Yazılım mimarisi ekipleri
(Software architecture)
Yeri konusunda sıkıntı olsa da çoğu zaman “Kurumsal Mimari” ekibi içinde. Bu ekipler ESB yi yönetiyor, SOA Governance yapıyor. Uygulama geliştirme tarafından kullanılan alt yapıyı ayakta tutuyor, ortak servislerin uygulama geliştirmesini yapıyor.  Dolayısıyla siz yazılım mimarisi fonksiyonu için bir uygulama mimarıyla iş görüşmesi yaptığınız zaman “az teknik” bulabilirsiniz. Şunu rahatlıkla söyleyebilirim. Yazılım mimarisinin fonksiyonu Türkiye de mimari açıdan çok iyi anlaşılmıştır. Bu yüzden iş olanakları açısından da oldukça çok fırsat vardır.

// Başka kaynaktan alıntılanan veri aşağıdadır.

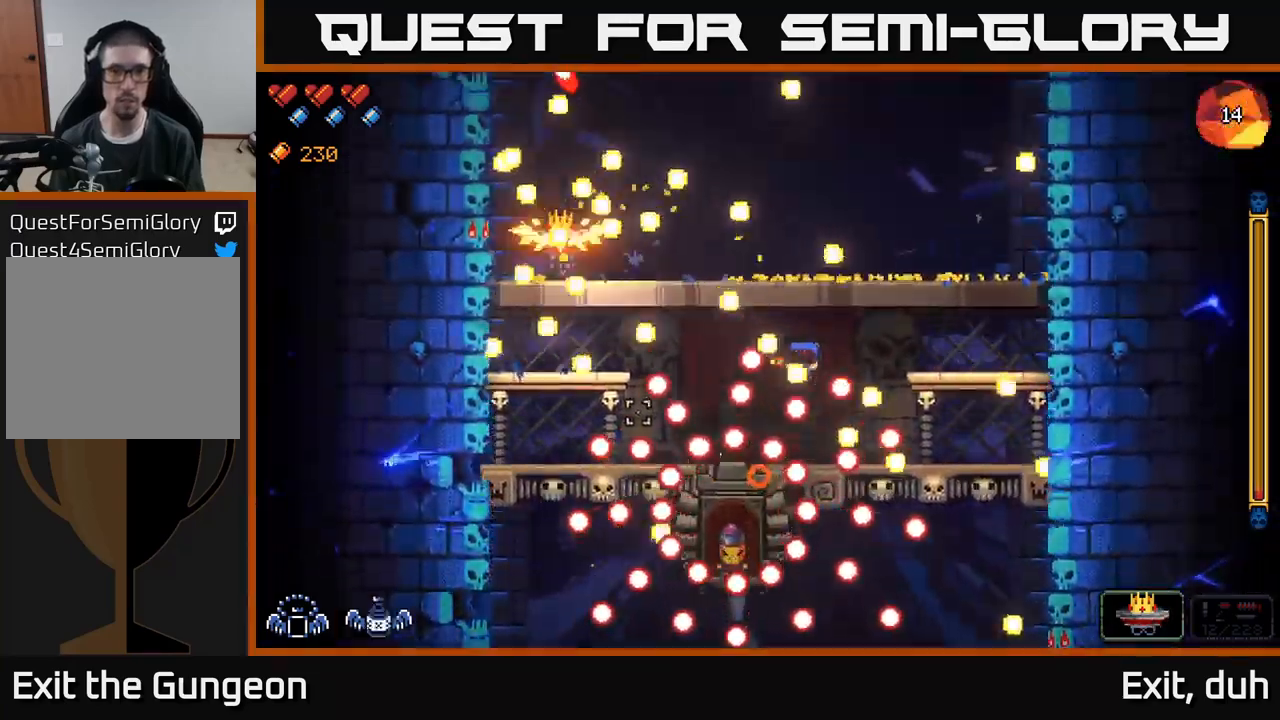
{"buttons": [], "left_stick": "center", "right_stick": "center", "events": [[450, "R2", "up"], [450, "left_stick", "center"], [450, "right_stick", "up-left"], [500, "right_stick", "center"]]}
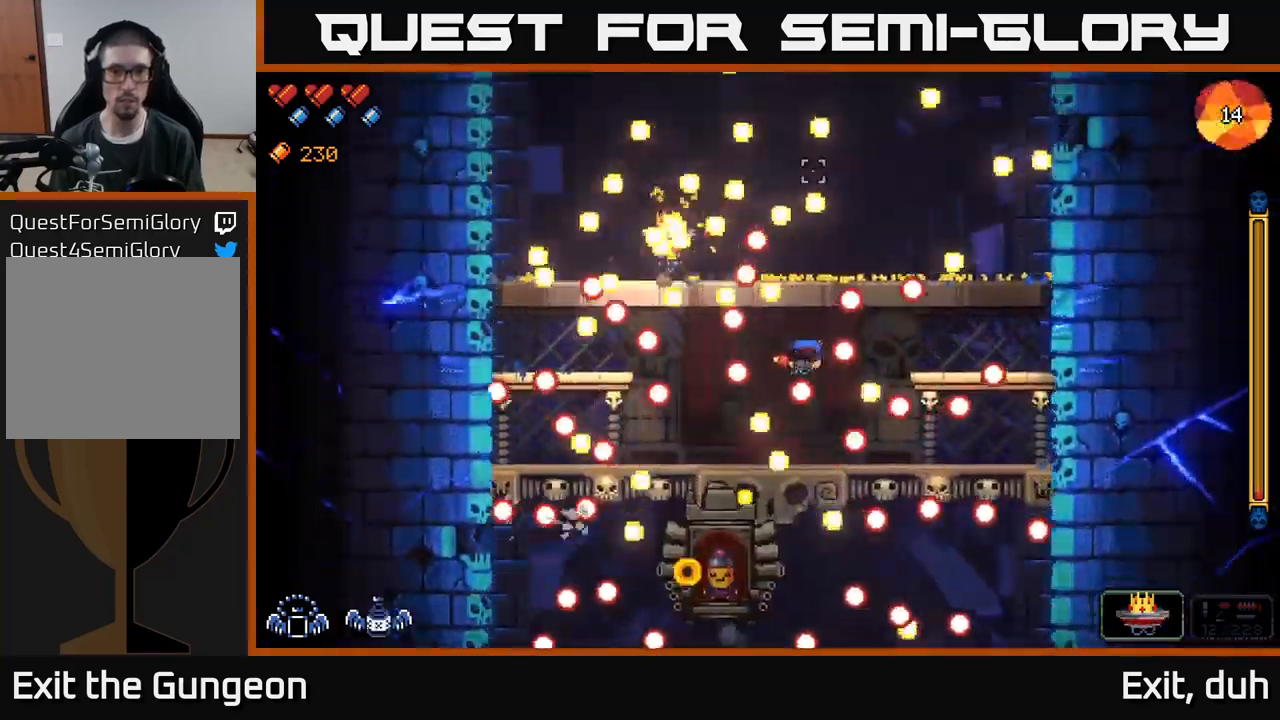
{"buttons": ["R2"], "left_stick": "center", "right_stick": "down", "events": [[33, "left_stick", "left"], [67, "Y", "down"], [150, "Y", "up"], [167, "left_stick", "center"], [267, "right_stick", "down"], [333, "R2", "down"], [400, "left_stick", "right"], [516, "left_stick", "center"]]}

Ancak organizasyonların Kurumsal Mimariyi sadece yazılım mimarisine indirgemeleri Kurumsal Mimarinin olası faydalarından yararlanamamalarına sebep olur.

(Tip sınıflandırması herhangi bir metodolojiye dayanmamaktadır, sadece kendi fikrimdir)

A tipi : Büyük kurumlardaki yapılanma. Kurumun Bilişim Teknolojileri departmanı altında  “Kurumsal mimari ya da Mimari” adı ile veri mimarisi, uygulama mimarisi ve yazılım mimarisi gibi takımlar bulunuyor.  İş mimarisi iş biriminde ve teknoloji mimarisi ekipleri  altyapı geliştirme ekiplerinde yer alıyor.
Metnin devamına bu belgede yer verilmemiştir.